AIを使う場合も、最初からすべて任せる必要はありません。現場業では、次の進め方が安全で現実的です。

  • AIにLINEやメモの文章を貼り付け、受付票形式に整理する
  • 顧客名・住所・日程・作業内容・金額を分ける
  • 不足している情報は「要確認」として出す
  • 作業内容コードや分類に変換する
  • 請求書用データや売上一覧に使える形へ整える
  • 最終確認・請求・送信は人間が行う

AIは受付票への整理と下書きを担当し、金額や請求内容の最終確認は人間が行う。これが転記作業を減らしつつ、請求漏れの確認もしやすくする運用です。

たとえば、こんな案件情報を受付票に整理できます

案件情報(架空の例)

6/15午前、南城市のA様。エアコン2台で、1台はお掃除機能付き。室外機はなし。LINEで写真あり。金額は前回と同じくらい。駐車場は家の前。

受付票に整理後

依頼元:LINE
顧客名:A様
エリア:南城市
作業予定日:6/15
作業時間:午前
作業内容:エアコン2台
補足:1台はお掃除機能付き
室外機:なし
写真:あり
金額:要確認
駐車場:家の前
請求状況:未請求
確認事項:正式な金額確認

※個人情報は架空例です。実在の個人情報は使用していません。

LINE案件管理・請求書管理の考え方も確認する

今の受付票や請求書に合わせて、整理の型を作る

AI帳票番頭は、LINE・メモ・写真・カレンダーなどに散らばった案件情報を、受付票・請求書用データ・売上一覧に整理するための導入支援です。今使っている請求書や受付表に合わせて、まずは手動+AIで小さく始め、必要に応じてMake・Googleフォーム・Airtableなどの連携も検討できます。

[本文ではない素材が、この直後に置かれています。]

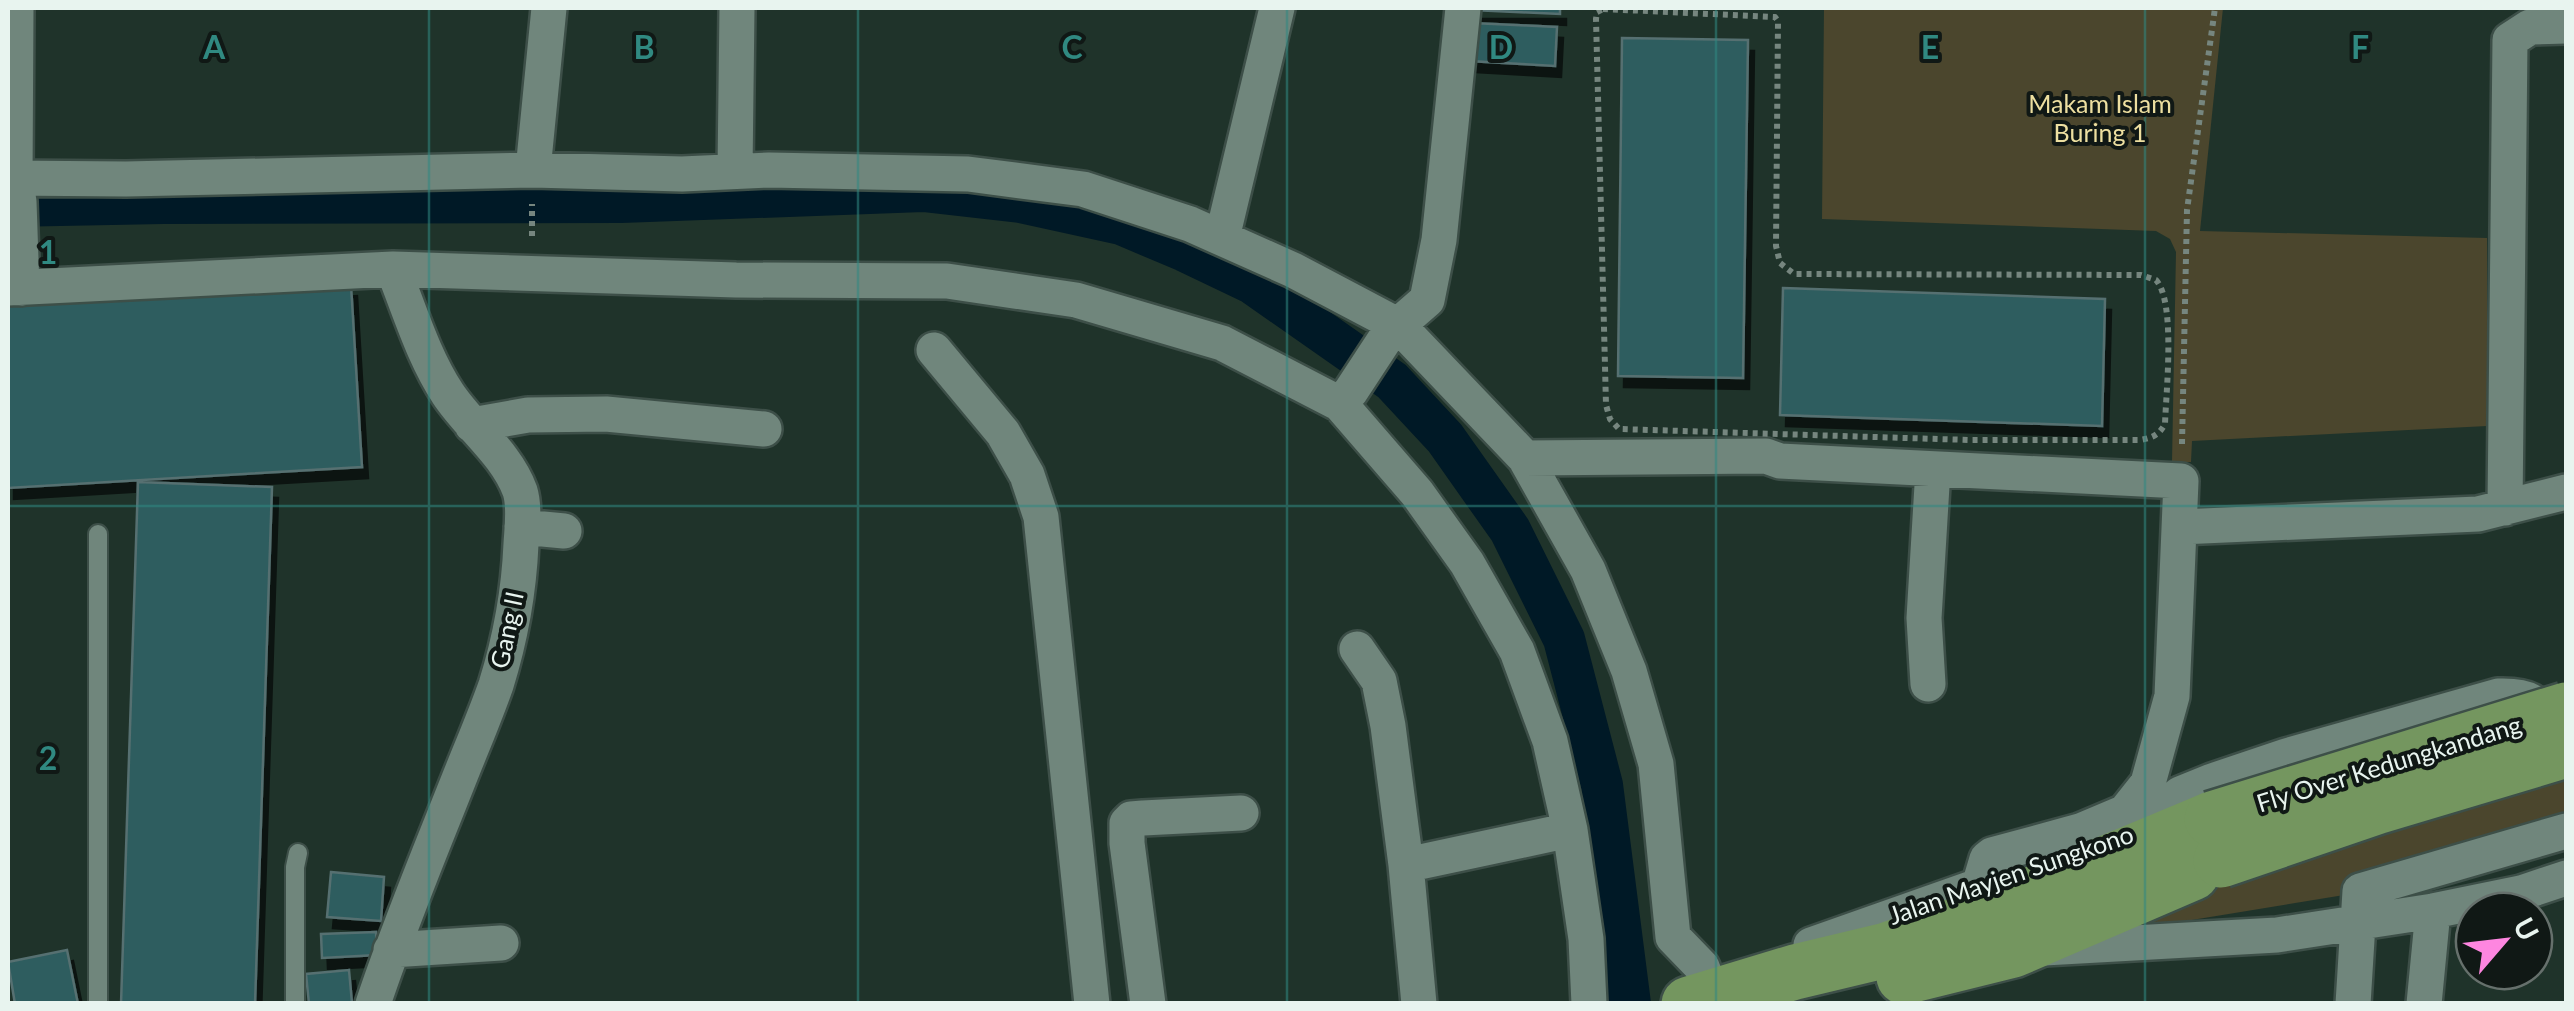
<svg xmlns="http://www.w3.org/2000/svg" width="2574" height="1011" viewBox="0 0 2574 1011" font-family="Lato,sans-serif">
	<style>
		.green { fill: #4b462d }
		.lines { fill: none; stroke-linecap: round; stroke-linejoin: round }
		.canal { stroke: #001926; stroke-width: 42 }
		.building { fill: #2e5d5f; stroke: #567071; stroke-width: 2.5; filter: url(#shadow) }
		.service-casing { stroke: #3d4f48; stroke-width: 22 }
		.minor-casing { stroke: #3d4f48; stroke-width: 40 }
		.primary-casing { stroke: #3d4f48; stroke-width: 60 }
		.path { stroke: #76867f; stroke-width: 6; stroke-dasharray: 5 5; stroke-linecap: butt }
		.service { stroke: #70867c; stroke-width: 18 }
		.minor { stroke: #70867c; stroke-width: 35 }
		.primary { stroke: #74965f; stroke-width: 55 }
		.primary-bridge-casing { stroke: #3d4f48; stroke-width: 60; stroke-linecap: butt }
		.primary-bridge { stroke: #74965f; stroke-width: 55 }
		.grid { fill: none; stroke: #308981; stroke-width: 2.5; stroke-opacity: 0.55 }
		.labels { text-anchor: middle; stroke-width: 8; stroke-linejoin: round; paint-order: stroke }
		.park-label { font-size: 25px; fill: #eddfa0; stroke: #101815 }
		.street-label { font-size: 25px; fill: #e8f4ef; stroke: #101815 }
		.grid-label { font-size: 32px; text-anchor: middle; font-weight: bold; fill: #308981; stroke: #101815; stroke-width: 8; stroke-linejoin: round; paint-order: stroke }
	</style>
	<defs>
		<filter id="shadow"><feDropShadow dx="6" dy="11" stdDeviation="0" flood-color="#0009"/></filter>
	</defs>
	<rect width="100%" height="100%" fill="#1f332a"/>
	<path class="green" d="M1824 8H2223L2200 231 2487 238V426L2192 441 2191 462H2172L2176 252 2170 239 2156 231 1822 219Z
		M2566 776V843L2442 879 2143 928 2132 926 2233 876Z"/>
	<g class="lines">
		<path class="canal" d="M8 206 163 203 621 202 923 191 1020 202 1121 224 1185 251 1252 283 1392 381 1445 438 1510 530 1564 639 1602 785 1630 1004"/>
	</g>
	<path class="building" d="M1473 8H1560V14L1473 10Z
		M1472 23 1557 27 1555 66 1470 61Z
		M1622 38 1748 40 1743 378 1618 376Z
		M351 285 362 467 8 488V306Z
		M1783 288 2105 299 2102 426 1780 415Z
		M138 482 272 487 255 1004H121Z
		M331 872 384 877 381 921 327 917Z
		M376 932 377 955 322 958 321 934Z
		M67 950 78 1004H15L8 962Z
		M349 970 352 1003 309 1004 306 974Z"/>
	<g class="lines">
		<g class="service-casing">
			<path id="service" d="M98 534V1004
				M295 1004V867L298 853"/>
		</g>
		<g class="minor-casing">
			<path id="minor" d="M16 8 15 178 19 202 22 288
				M533 170 549 8
				M735 171 737 8
				M8 178 126 179 533 170 682 174 769 170 968 174 1083 189 1190 224 1293 270 1399 326 1525 458 1588 570 1629 671 1656 764 1673 937 1702 967 1714 998 1712 1004
				M1222 238 1277 8
				M8 288 393 269 736 280 947 281 1076 300 1222 343 1340 404 1417 493 1467 563 1517 651 1550 741 1570 830 1586 939 1589 1004
				M934 350 1003 433 1027 475 1041 517 1092 1004
				M1340 404 1351 391 1389 333 1427 300 1439 240 1463 8
				M472 425 528 415 606 414 764 429
				M1525 458 1766 456 1780 461 2181 481 2172 696 2148 783 2125 812 2080 831 1992 855 1987 859 1979 886
				M2505 508 2510 40 2530 27 2566 26
				M522 527 564 531
				M2180 527 2478 514 2566 492
				M1357 649 1379 681 1388 726 1406 865 1570 830
				M1928 684 1924 618 1933 469
				M2127 834 2143 828 2180 794 2212 781 2286 756 2498 696C2528 695 2537 700 2551 726
				M1406 865 1419 1004
				M1811 945 1998 879
				M2044 948 2277 935 2433 911 2521 893 2566 878
				M391 950 501 943
				M373 1004C398 929 428 857 457 784 470 751 484 719 496 685 510 640 519 591 521 544 522 527 525 507 520 491 506 453 470 427 448 394 423 356 410 311 393 269
				M1148 1004 1127 843V823L1131 819 1143 818 1241 813
				M2353 1004 2360 891 2566 831
				M2424 1004 2433 911"/>
		</g>
		<g class="primary-casing">
			<path id="primary" d="M1904 977 2013 950 2192 873
				M1689 1004 1795 972 1887 950 1971 920 2212 819"/>
		</g>
		<path class="path" d="M1603 9 1775 17 1778 21 1776 246 1780 263 1794 274 2141 275 2156 280C2176 302 2166 392 2165 424 2159 435 2152 438 2140 440H1970L1619 429 1610 419 1606 405 1596 19 1597 12Z
			M532 236V204
			M2182 444 2187 210 2215 8"/>
		<use href="#service" class="service"/>
		<use href="#minor" class="minor"/>
		<use href="#primary" class="primary"/>
		<g class="primary-bridge-casing">
			<path id="primary-bridge" d="M2212 819 2566 710
				M2221 860 2376 807 2566 750"/>
		</g>
		<use href="#primary-bridge" class="primary-bridge"/>
	</g>
	<path class="grid" d="M429 8V1004M858 8V1004M1287 8V1004M1716 8V1004M2145 8V1004M8 506H2566"/>
	<g class="labels">
		<g class="park-label">
			<text x="2100" y="113">Makam Islam<tspan x="2100" dy="29">Buring 1</tspan></text>
		</g>
		<g class="street-label">
			<text transform="translate(507 630) rotate(-78)" y="9">Gang II</text>
			<text transform="translate(2389 764) rotate(-17)" y="9">Fly Over Kedungkandang</text>
			<text transform="translate(2011 875) rotate(-19)" y="9">Jalan Mayjen Sungkono</text>
		</g>
	</g>
	<g class="grid-label">
		<text x="214" y="59">A</text>
		<text x="644" y="59">B</text>
		<text x="1072" y="59">C</text>
		<text x="1501" y="59">D</text>
		<text x="1930" y="59">E</text>
		<text x="2360" y="59">F</text>
		<text x="48" y="264">1</text>
		<text x="48" y="770">2</text>
	</g>
	<rect width="2574" height="1011" fill="none" stroke="#e8f4ef" stroke-width="20"/>
	<g transform="translate(2504 941) rotate(62)"><circle r="48" fill="#101815" stroke="#66706c" stroke-width="2.5"/>
	<path d="M0-8L18 38L0 25L-18 38Z" fill="#fe86e0"/>
	<text y="-15" font-size="28" font-weight="bold" text-anchor="middle" fill="#e8f4ef">U</text>
	</g>
</svg>
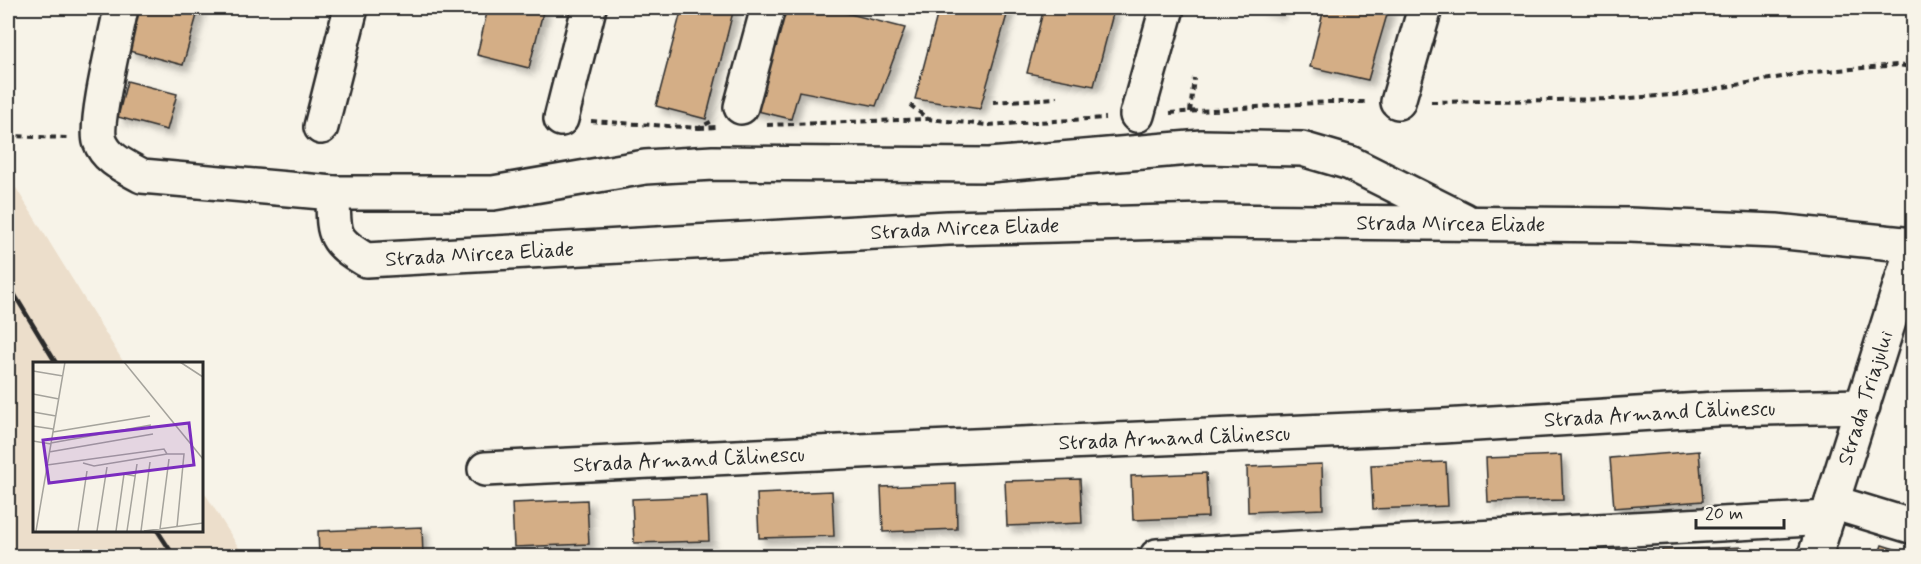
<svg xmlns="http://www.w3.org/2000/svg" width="1921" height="564" font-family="Mynerve,sans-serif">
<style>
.built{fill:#ecdecb}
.building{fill:#d4ae86;stroke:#2b2b2b;stroke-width:1.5;filter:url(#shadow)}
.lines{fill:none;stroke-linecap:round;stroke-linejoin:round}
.minor-casing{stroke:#2b2b2b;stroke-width:38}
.path{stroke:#2b2b2b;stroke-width:4;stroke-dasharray:6 4.5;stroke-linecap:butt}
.minor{stroke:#f7f3e8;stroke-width:33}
.rail{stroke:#2b2b2b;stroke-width:4.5}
.labels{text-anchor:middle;stroke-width:5;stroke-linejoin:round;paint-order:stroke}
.street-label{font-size:21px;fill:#2b2b2b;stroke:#f7f3e8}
.inset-road{fill:none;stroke:#a5a39c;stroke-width:1.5}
.view{fill:#7b2cbf;fill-opacity:0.15;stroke:#7b2cbf;stroke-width:3}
.inset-edge{fill:none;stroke:#2b2b2b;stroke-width:3}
</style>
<defs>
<filter id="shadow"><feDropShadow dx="5.5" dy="5.5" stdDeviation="3" flood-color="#0004"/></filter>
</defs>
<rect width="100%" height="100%" fill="#f7f3e8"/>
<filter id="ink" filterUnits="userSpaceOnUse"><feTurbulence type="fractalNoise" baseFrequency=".0167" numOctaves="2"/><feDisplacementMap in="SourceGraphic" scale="12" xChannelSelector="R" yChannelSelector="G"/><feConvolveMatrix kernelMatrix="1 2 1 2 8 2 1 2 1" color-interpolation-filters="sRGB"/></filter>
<g filter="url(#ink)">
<!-- built -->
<polygon class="built" points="8,175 124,363 34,363 34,530 201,530 201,487 244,556 8,556"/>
<!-- building -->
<g class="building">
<polygon points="140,8 199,8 183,65 129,51"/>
<polygon points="488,8 544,8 529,68 477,55"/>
<polygon points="682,8 734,8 706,119 656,106"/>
<polygon points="777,8 827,8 905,28 876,106 799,91 791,119 741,107"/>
<polygon points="939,8 1009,8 980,109 915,99"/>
<polygon points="1044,8 1103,8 1114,10 1094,86 1027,73"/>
<polygon points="1259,8 1281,8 1279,13"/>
<polygon points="1324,8 1389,8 1368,80 1310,67"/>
<polygon points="127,81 177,94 167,130 118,117"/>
<polygon points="1699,451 1703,501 1614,508 1610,458"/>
<polygon points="1561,455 1563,500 1488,502 1486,458"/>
<polygon points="1446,462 1448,506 1373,509 1371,465"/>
<polygon points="1322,464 1323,509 1248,512 1247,467"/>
<polygon points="1206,473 1208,517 1133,520 1131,476"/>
<polygon points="1080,479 1082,523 1007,526 1005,481"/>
<polygon points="956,484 957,529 883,532 881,487"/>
<polygon points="832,491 834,536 759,538 757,494"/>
<polygon points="707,496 709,541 634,543 632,499"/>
<polygon points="587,500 589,544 514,547 512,503"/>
<polygon points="422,527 423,556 319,556 318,531"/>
<polygon points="1882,545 1914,555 1914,556 1878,556"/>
<polygon points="1742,547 1742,556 1662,556 1662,550"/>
<polygon points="1613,554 1613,556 1533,556"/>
</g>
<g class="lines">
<defs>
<g id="minor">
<path id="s1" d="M121,8c-4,23 -27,115 -21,133 6,18 26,26 42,35l191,17c1,40 -3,46 33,67l582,-32 258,-7 423,4 147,6 137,14"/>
<polyline points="1398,102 1425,8"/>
<polyline points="741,107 768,8"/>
<polyline points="1137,115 1167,8"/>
<polyline points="561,119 589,8"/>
<polyline points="321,127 351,8"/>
<polyline points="333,193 493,193 645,167 713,163 989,165 1202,147 1302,149 1350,163 1464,220"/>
<path id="s2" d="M485,469l395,-19 563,-24 274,-17 146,-3"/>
<polyline points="1832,502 1914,527"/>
<polyline points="1157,556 1827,518"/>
<path id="s3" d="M1815,556l99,-314"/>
</g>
</defs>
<!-- minor casing -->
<use href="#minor" class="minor-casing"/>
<!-- path -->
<g class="path">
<polyline points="993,102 1057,98"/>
<polyline points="1431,102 1615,99 1685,94 1804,73 1897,65 1914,67"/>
<polyline points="910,105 928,119 987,125 1106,118"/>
<polyline points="1190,112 1194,78"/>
<polyline points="1170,113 1329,102 1369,102"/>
<polyline points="591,121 699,128 714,120"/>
<polyline points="767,125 927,119"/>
<polyline points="699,128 717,127"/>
<polyline points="8,136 69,138"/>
</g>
<!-- minor -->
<use href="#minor" class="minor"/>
<!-- rail -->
<g class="rail">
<polyline points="8,284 56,363"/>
<polyline points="157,530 174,556"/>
</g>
</g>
</g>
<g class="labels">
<!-- street labels -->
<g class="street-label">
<text dy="7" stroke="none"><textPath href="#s1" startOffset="1550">Strada Mircea Eliade</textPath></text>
<text dy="7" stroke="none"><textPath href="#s1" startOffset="1064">Strada Mircea Eliade</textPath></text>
<text dy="7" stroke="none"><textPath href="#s1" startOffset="578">Strada Mircea Eliade</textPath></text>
<text dy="7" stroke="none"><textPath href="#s3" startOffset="166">Strada Triajului</textPath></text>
<text dy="7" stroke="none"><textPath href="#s2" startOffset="1176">Strada Armand Călinescu</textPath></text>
<text dy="7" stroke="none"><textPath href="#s2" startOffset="690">Strada Armand Călinescu</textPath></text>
<text dy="7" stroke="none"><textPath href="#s2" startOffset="204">Strada Armand Călinescu</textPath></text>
</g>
</g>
<!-- overview -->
<g transform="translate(33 362)">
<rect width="170" height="170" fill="#f7f3e8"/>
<path class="inset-road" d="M91,0l79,97M147,0l23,15M0,9l30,5M0,32l26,5M0,50l23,4M0,64l20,3M20,70l97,-16M0,79l18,3M18,81l100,-18M16,90l104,-18M50,101l11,3 73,-12M14,103l117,-16 3,5h17l-7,73M127,167l9,-70M3,169l29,-169M45,169l9,-60M64,169l10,-64M83,169l8,-57 11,2M94,169l10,-67M108,169l9,-69M111,169l59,-8"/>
<path class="view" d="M156,61l5,42 -145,18 -6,-43z"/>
<rect width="170" height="170" class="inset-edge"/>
</g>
<!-- margin -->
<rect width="1921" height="564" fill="none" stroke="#f7f3e8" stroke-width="30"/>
<rect x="15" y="15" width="1891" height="534" fill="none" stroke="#2b2b2b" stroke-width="2" filter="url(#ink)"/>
<!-- scale -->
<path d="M1696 519v9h88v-9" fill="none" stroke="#2b2b2b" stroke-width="3"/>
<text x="1705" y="519" font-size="18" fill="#2b2b2b" stroke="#f7f3e8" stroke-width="4.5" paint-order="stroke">20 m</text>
</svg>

考え方をもう少し読みたい方は、noteでも現場業のAI活用についてまとめています。

今の受付票や請求書を見ながら、どこをラクにできるか確認したい方は、無料診断からご相談ください。

よくある質問

受付票は紙でも大丈夫ですか?

紙でも大丈夫ですが、請求書用データや売上一覧につなげるなら、Googleスプレッドシートなどで管理すると後から確認しやすくなります。

受付票にはどこまで細かく書くべきですか?

最低限、顧客名・住所・作業日・作業内容・金額・請求状況・入金状況は残しておくと、月末請求や売上整理で確認しやすくなります。

LINEやメモの情報から受付票を作れますか?

可能です。情報が不足している場合は、「要確認」として分けておくと、後から確認しやすくなります。

業種ごとに受付票の項目は変わりますか?

はい。エアコンクリーニング、電気工事、水道修理、便利屋、リフォームなど、業種によって必要な項目は変わります。今の業務に合わせて作ることが大事です。

受付票を作るだけで請求漏れは減りますか?

受付票だけで完全になくなるわけではありませんが、請求書用データや売上一覧とつなげることで、未請求や入金待ちを確認しやすくなります。